This Chicken Pot Pie Chowder starts with simple, wholesome ingredients that you probably already have hanging out in your kitchen. I love how this recipe uses everyday staples to create something that feels so special.
| Amount | Ingredient |
|---|---|
| 6 Tbsp | Unsalted butter (real butter, because life’s too short) |
| 1 medium | Yellow onion, chopped (about 1 cup) |
| 2 medium | Carrots, thinly sliced into rings |
| 2 sticks | Celery, finely chopped |
| 8 oz | White or brown mushrooms, sliced |
| 3 cloves | Garlic, minced |
| 1/3 cup | All-purpose flour |
| 6 cups | Chicken stock (good quality makes a difference) |
| 3-4 tsp | Salt, or to taste |
| 1/2 tsp | Black pepper |
| 1 lb | Yukon gold potatoes, peeled and sliced 1/4″ thick |
| 5 cups | Cooked chicken, shredded |
| 1 cup | Frozen peas |
| 1 cup | Corn (frozen or canned works perfectly) |
| 1/2 cup | Heavy whipping cream |
| 1/4 cup | Fresh parsley, finely chopped, plus extra for garnish |
Tools You’ll Actually Use
Here’s what you’ll need to make this magic happen:
- Large Dutch oven or heavy-bottomed soup pot
- Sharp knife for chopping
- Cutting board
- Wooden spoon for stirring
- Measuring cups and spoons
- Ladle for serving
Step-by-Step Instructions
This Chicken Pot Pie Soup Recipe comes together beautifully with just a few simple steps. Don’t worry if you’re not a kitchen wizard — I’ll walk you through everything.

Exercise instructions
a - How much chicken stock does the chowder recipe call for?
b - Write the next part of the chicken pot pie chowder recipe, picking up after its final sentence.
The material that comes after this recipe has no connection to it.

Entries
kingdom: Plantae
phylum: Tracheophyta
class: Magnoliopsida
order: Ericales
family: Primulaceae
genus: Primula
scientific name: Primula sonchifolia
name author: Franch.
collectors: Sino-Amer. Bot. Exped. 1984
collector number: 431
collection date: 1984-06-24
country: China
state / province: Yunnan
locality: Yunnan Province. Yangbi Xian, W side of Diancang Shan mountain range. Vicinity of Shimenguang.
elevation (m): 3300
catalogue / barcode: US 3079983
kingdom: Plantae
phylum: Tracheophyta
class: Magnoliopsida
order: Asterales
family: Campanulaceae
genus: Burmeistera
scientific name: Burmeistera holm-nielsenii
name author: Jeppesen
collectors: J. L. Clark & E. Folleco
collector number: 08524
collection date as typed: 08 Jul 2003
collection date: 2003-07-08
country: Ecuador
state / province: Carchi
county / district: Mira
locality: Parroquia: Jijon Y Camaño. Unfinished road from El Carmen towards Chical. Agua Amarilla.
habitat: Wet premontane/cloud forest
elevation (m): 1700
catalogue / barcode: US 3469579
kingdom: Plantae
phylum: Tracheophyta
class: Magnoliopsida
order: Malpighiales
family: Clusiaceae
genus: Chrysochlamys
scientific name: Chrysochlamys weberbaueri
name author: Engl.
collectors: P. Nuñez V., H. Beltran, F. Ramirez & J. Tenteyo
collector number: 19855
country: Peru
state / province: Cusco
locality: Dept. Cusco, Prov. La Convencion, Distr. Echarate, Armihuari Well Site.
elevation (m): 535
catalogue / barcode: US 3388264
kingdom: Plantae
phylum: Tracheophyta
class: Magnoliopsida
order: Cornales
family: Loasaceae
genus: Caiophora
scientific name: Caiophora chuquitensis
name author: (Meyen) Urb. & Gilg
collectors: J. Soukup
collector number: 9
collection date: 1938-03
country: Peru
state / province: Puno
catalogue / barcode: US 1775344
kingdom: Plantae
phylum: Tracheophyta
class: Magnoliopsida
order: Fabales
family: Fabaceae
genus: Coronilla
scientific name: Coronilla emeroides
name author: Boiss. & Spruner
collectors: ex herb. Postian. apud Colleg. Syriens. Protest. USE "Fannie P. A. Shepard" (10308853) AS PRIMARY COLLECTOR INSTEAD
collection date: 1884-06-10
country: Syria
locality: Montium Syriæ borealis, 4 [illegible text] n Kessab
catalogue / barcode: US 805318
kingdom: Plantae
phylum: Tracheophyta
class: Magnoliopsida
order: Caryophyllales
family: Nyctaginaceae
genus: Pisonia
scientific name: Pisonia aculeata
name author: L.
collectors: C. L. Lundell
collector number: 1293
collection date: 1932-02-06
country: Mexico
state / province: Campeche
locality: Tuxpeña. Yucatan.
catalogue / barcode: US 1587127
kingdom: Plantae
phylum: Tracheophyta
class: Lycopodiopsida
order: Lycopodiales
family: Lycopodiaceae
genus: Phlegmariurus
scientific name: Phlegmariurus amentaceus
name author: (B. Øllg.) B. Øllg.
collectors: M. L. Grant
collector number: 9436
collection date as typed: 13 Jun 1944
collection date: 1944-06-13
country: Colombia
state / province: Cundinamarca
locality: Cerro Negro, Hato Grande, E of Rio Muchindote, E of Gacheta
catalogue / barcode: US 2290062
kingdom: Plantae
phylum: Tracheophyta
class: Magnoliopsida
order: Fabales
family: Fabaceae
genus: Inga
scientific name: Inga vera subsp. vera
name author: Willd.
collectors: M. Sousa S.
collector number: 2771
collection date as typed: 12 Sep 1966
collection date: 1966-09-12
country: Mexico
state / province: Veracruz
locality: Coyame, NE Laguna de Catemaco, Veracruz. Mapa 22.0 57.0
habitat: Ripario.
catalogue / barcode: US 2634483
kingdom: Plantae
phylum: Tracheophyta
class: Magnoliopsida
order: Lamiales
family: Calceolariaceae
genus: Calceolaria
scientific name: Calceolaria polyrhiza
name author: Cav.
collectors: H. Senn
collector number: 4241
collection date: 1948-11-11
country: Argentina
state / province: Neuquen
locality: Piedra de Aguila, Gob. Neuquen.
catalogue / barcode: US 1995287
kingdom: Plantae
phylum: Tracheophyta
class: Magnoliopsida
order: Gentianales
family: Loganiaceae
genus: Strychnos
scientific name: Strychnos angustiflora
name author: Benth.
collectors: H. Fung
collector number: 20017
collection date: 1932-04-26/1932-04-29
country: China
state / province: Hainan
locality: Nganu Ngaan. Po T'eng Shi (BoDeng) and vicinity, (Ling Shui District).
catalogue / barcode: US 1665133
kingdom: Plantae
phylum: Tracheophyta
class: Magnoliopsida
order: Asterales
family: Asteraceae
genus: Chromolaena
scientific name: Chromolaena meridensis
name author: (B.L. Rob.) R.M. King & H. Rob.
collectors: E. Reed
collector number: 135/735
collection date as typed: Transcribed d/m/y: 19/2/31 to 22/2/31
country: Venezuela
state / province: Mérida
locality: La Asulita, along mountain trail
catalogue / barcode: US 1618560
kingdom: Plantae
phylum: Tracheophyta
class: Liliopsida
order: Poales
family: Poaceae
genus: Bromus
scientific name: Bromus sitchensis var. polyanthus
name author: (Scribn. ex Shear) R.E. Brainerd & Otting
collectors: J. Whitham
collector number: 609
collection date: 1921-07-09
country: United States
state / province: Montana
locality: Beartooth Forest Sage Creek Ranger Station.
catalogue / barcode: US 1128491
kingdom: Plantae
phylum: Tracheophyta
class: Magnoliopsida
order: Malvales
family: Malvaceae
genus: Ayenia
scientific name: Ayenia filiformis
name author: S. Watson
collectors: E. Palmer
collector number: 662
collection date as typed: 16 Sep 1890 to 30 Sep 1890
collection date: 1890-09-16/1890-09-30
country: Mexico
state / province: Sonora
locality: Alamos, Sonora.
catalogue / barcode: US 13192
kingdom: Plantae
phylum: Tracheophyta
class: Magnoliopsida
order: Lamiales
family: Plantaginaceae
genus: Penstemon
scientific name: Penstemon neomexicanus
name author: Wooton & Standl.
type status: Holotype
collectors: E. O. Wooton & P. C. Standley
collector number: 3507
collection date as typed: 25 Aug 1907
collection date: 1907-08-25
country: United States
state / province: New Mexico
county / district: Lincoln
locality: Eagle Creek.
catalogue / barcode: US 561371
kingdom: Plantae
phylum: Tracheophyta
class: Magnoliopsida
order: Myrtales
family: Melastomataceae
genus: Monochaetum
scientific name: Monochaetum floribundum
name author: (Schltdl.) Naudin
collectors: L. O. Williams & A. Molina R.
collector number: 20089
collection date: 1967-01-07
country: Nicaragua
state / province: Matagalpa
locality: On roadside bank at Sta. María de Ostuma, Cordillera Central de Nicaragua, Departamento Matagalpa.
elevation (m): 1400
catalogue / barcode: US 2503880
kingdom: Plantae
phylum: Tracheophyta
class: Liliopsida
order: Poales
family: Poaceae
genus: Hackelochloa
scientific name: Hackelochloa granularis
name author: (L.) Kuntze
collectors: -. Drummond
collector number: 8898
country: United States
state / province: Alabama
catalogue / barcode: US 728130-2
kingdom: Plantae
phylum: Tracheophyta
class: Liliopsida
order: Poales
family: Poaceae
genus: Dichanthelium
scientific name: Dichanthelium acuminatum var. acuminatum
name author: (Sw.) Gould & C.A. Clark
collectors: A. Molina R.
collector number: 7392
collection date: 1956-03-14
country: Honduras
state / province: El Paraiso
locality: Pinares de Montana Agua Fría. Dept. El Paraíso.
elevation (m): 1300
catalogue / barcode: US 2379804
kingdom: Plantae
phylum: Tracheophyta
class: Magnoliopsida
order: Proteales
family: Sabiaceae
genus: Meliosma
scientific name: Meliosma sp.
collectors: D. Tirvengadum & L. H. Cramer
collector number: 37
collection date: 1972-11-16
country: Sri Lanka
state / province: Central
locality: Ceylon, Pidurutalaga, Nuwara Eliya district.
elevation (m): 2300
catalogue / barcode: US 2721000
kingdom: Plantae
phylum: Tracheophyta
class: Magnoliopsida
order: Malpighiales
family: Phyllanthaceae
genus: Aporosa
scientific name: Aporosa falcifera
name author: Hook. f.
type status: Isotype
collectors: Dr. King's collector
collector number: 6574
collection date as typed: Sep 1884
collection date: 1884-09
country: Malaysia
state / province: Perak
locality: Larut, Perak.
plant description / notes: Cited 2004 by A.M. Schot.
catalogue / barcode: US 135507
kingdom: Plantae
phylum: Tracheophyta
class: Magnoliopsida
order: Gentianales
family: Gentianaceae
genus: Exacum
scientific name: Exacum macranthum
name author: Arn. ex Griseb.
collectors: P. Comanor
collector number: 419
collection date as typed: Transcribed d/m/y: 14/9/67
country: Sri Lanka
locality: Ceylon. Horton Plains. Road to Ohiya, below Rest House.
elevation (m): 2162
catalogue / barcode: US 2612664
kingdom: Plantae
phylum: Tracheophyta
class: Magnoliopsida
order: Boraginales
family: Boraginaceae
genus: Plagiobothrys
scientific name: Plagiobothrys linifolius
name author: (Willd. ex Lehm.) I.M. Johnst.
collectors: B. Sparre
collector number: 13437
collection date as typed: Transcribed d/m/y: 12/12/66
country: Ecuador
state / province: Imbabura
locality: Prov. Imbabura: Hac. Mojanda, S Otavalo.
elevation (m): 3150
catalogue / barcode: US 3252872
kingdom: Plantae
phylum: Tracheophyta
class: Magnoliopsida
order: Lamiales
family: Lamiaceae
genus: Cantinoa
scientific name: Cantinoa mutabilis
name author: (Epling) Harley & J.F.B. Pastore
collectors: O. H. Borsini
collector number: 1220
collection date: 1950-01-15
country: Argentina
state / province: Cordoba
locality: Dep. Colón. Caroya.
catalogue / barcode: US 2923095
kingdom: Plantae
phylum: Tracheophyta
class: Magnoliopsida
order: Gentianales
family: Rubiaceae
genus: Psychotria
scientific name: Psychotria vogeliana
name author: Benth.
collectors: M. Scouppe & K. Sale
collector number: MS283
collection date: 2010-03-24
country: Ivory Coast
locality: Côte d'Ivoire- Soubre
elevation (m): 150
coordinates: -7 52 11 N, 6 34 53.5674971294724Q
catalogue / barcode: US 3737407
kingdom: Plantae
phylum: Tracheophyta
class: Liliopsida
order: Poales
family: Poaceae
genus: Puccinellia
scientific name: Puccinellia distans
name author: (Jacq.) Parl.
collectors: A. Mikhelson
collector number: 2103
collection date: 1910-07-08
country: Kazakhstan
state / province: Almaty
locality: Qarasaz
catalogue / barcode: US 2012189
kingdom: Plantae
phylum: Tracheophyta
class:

Answers per task
a - 6 cups

b -
Step 1: Heat your Dutch oven over medium-high heat and melt that gorgeous butter. Once it’s sizzling, toss in your chopped onion, celery, and sliced carrots. Let them dance around for 5-7 minutes, stirring occasionally, until they’re softened and getting all golden and fragrant.
Step 2: Add those sliced mushrooms and minced garlic to the party. Sauté for another 5 minutes, stirring now and then, until the mushrooms have released their moisture and everything smells absolutely divine.
Step 3: Here’s where the magic happens — sprinkle in that flour and stir constantly for a full minute until it turns golden. This creates your roux, which is basically the secret to that rich, velvety texture we’re after.
Step 4: Slowly pour in your chicken stock, then add the sliced potatoes, salt, and pepper. Bring everything to a happy boil, then reduce the heat to a gentle simmer. Pop a lid on (leaving it slightly ajar) and let it bubble away for 12-15 minutes, or until those potatoes are fork-tender.
Step 5: Time for the grand finale! Stir in your shredded chicken, frozen peas, corn, heavy cream, and chopped parsley. Bring it back to a simmer and cook for another 5 minutes until the peas and corn are perfectly tender. Taste and adjust your seasoning — don’t be shy with that salt and pepper.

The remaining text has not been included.